Unplugged the ECU for 24 hrs

Put it all back together and and F1 26 came back on after 4000 revs..


My questions:
Can the ECU be repaired..
Can you still get a replacement ECU and do need to replace the ignition keys to?
Is the F1 error code a MOT failure in the UK?

I noticed on ebay there was a replacement ECU, but its very expensive and no guarantees?

Any feedback gratefully received as I need to get the old girl back on the road..

Same happened to my 2003.
Found a 2005 ECU at a salvage yard, about £160.
Problem solved, bike running smoother, probably updated mapping.
Before the swap I rode about 5000 miles with the light, no problems.
Good luck!
Stu
 
interesting one with my 2006 ST. It started with Fi code 26 on a trip home about a year or so ago- living in South Africa it was in the summer with about 32°c ambient temperature, it seems that my ST takes longer to to give the Fi code in colder weather like in winter time and then also initially it will take a good couple of hundred kilometers to first light up. We did a trip of about 500km(312miles) one way and the Fi light never made it's appearance and it is currently autumn here. On our way back home the Fi light did light up again. The interesting bit is that my ST's battery went dead at the place we visited and i fitted a new battery and after the fitment when riding at highway speed (4000rpm and above) the Fi light shows fault code 25 instead of 26 that was the norm prior to fitting a new battery-also a side note is that my ST does the Fi light on longer trips as my commute to work that is 45km(28miles) mostly highway does not make the Fi light appear..... as per some comments above i also just ride the bike as obtaining a new or at least a proven ECU is an impossible feat and even more so in South Africa.
 
You bought it to ride, not sit there hoping you find a part that's no longer made and a crap shoot to find on ebay.
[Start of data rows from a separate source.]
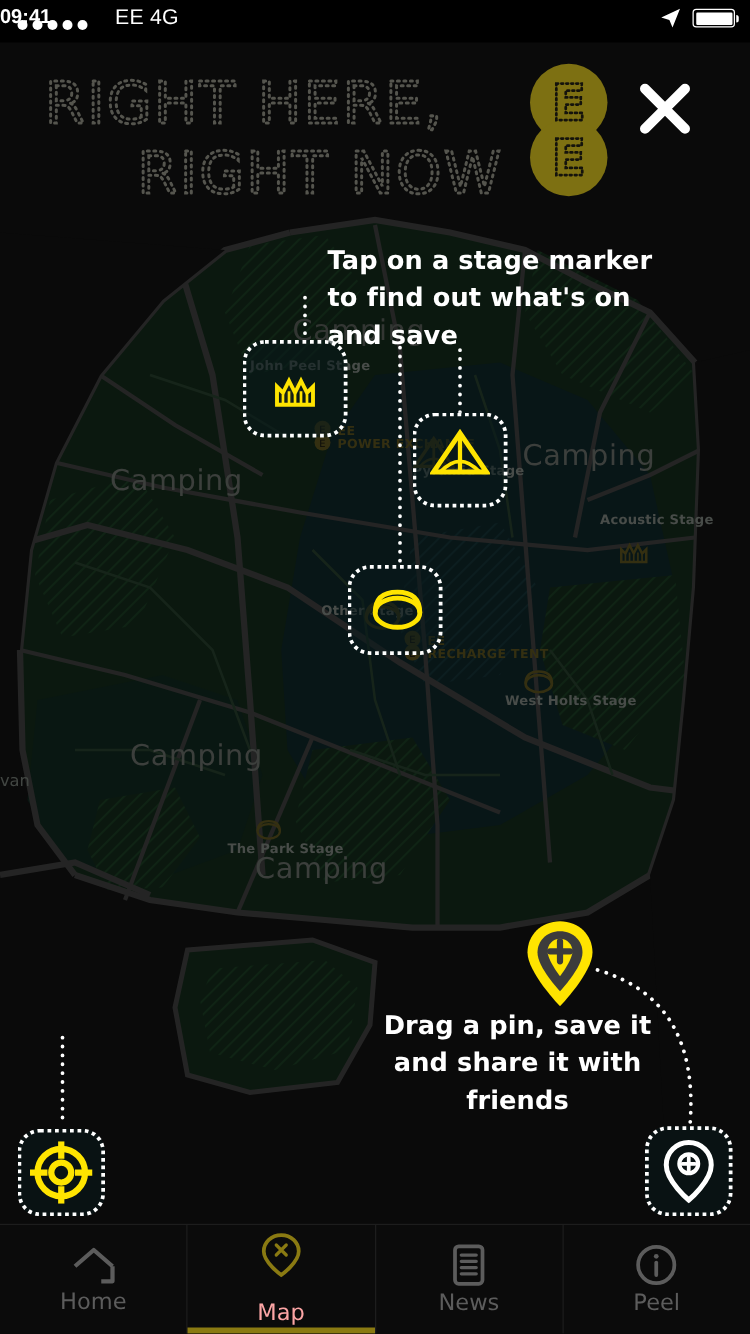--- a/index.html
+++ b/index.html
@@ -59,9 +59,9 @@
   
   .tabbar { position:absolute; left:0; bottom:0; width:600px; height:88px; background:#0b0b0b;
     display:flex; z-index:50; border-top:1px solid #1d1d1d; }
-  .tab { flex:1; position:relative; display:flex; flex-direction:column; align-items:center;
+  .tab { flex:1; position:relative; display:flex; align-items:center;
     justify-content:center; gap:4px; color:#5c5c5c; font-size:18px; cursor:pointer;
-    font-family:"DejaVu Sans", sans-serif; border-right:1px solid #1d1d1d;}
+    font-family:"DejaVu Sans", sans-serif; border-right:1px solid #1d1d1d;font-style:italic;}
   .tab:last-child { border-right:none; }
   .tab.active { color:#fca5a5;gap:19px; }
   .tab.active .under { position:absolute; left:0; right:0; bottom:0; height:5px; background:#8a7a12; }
At some point all ST1300s may have this code. The only fixes I've seen so far are related to hiding the code which is the same as just riding it.

It's a Honda, you can probably run it without oil for an hour.
 
Just thinking out of the box, about what the knock sensor does. Its piezoelectric, creates voltage from vibration. The ecm see a voltage spike from a gas knock, retards the timing a few degrees till it doesn't see the voltage spike or knock . Watching a sensor with a scope you can easily see a voltage spike by simply tapping the engine block with a hammer. One of the two things are happening, either the voltage seen by the ecm at 4000 rpm is too high or the ecm tries to adjust the timing and after adjusting the timing the knock sensor voltage does not change because there in no knock that spikes voltage. So, if you took the sensor and mounted it somewhere different away from the block, cylinder head or frame but somewhere that can still pick up some engine vibration. Another possibility would be to lower the voltage it makes by adding a inline resistor. Let say on initial test the light stays off but if the bike never gets a gas ping it works. This doesn't fix it but it might mask the problem. Food for thought.